**RECORDED DATA**
-*-

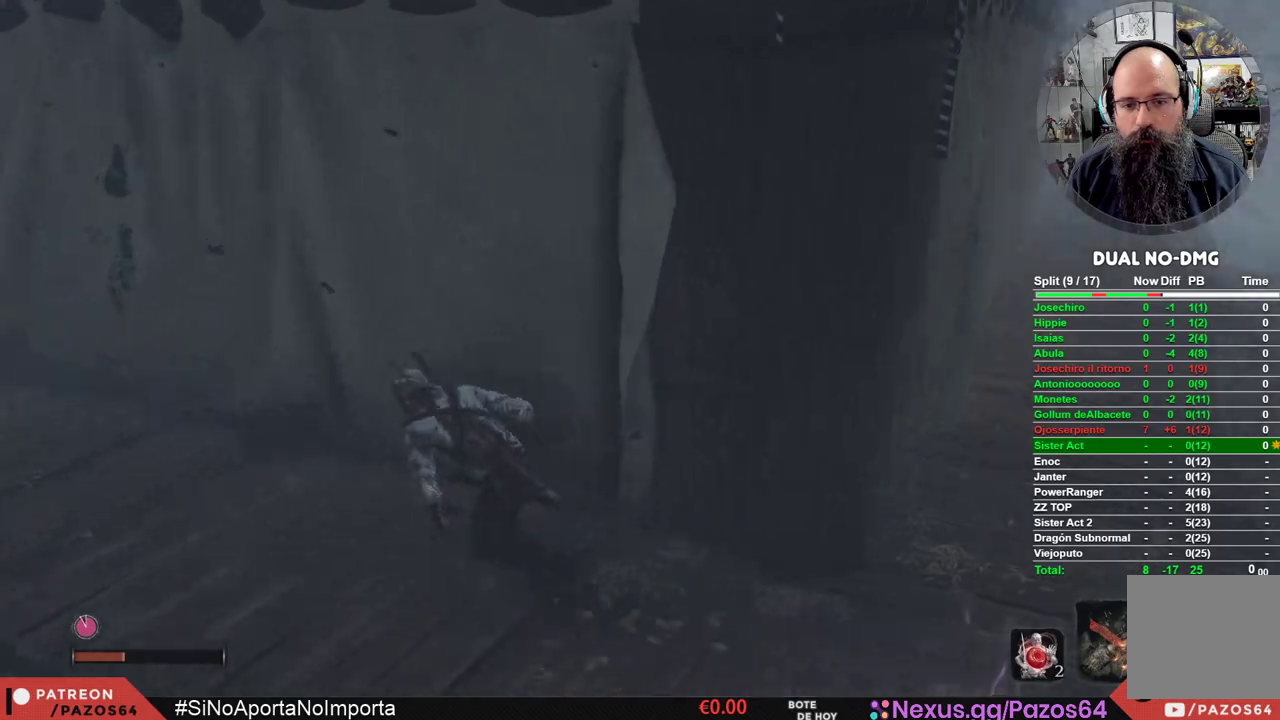
{"dt_ms": 500, "buttons": [], "left_stick": "center", "right_stick": "right", "events": [[67, "left_stick", "center"]]}
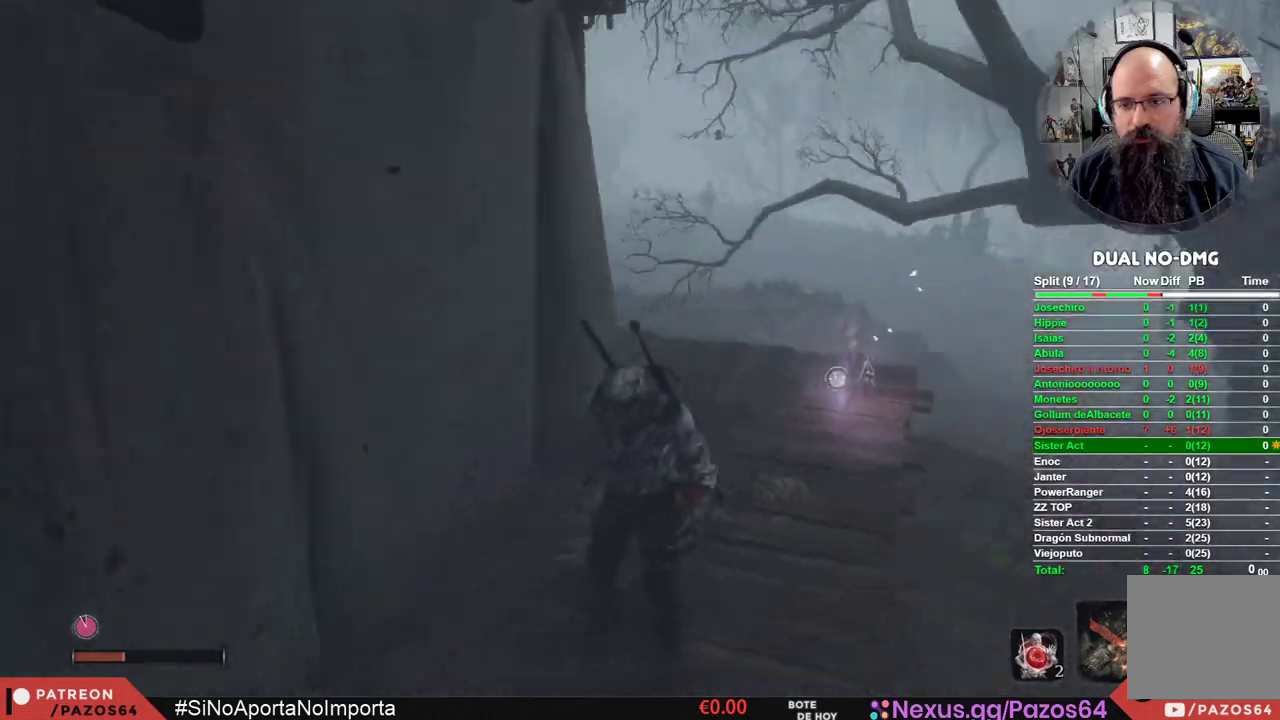
{"dt_ms": 500, "buttons": [], "left_stick": "up", "right_stick": "center", "events": [[67, "right_stick", "center"], [100, "left_stick", "up"]]}
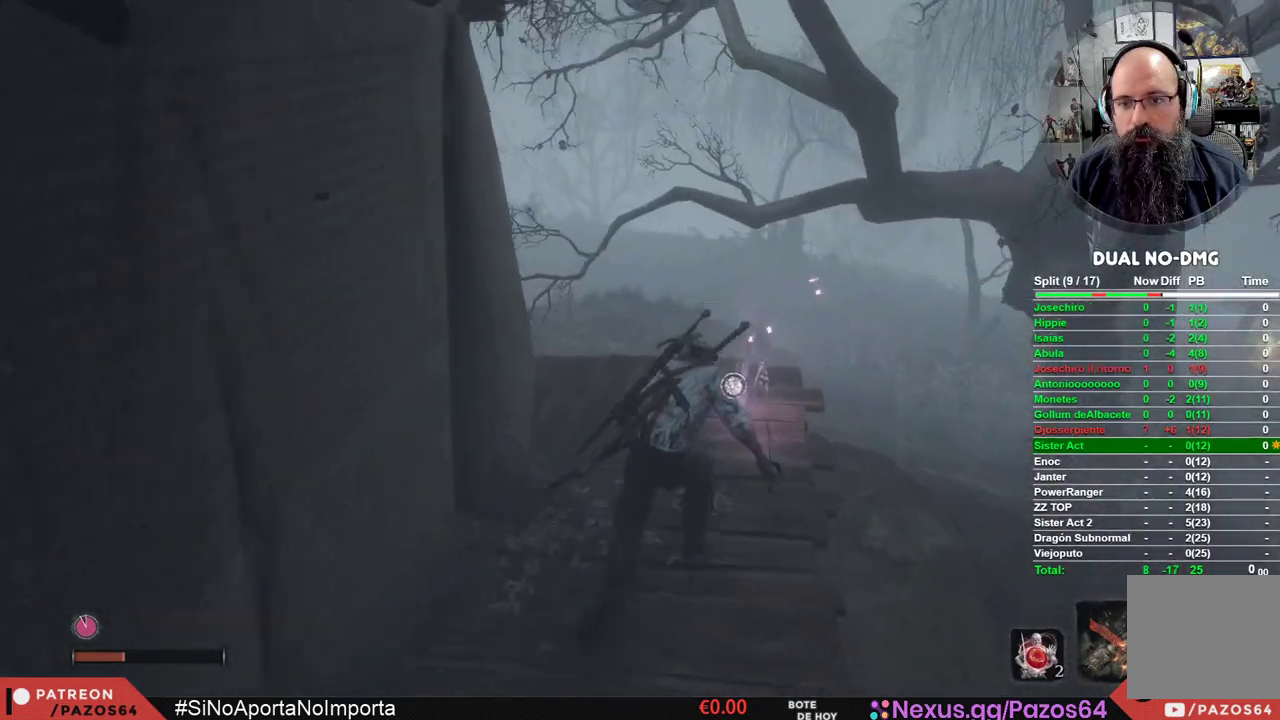
{"dt_ms": 500, "buttons": ["A"], "left_stick": "up", "right_stick": "center", "events": [[500, "A", "down"]]}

-*-

**WORK ORDER**
When you copy the listing above, reproduce every line exactly and skip the images.

**RESPONSE TO THE EXERCISE**
{"dt_ms": 500, "buttons": [], "left_stick": "center", "right_stick": "right", "events": [[67, "left_stick", "center"]]}
{"dt_ms": 500, "buttons": [], "left_stick": "up", "right_stick": "center", "events": [[67, "right_stick", "center"], [100, "left_stick", "up"]]}
{"dt_ms": 500, "buttons": ["A"], "left_stick": "up", "right_stick": "center", "events": [[500, "A", "down"]]}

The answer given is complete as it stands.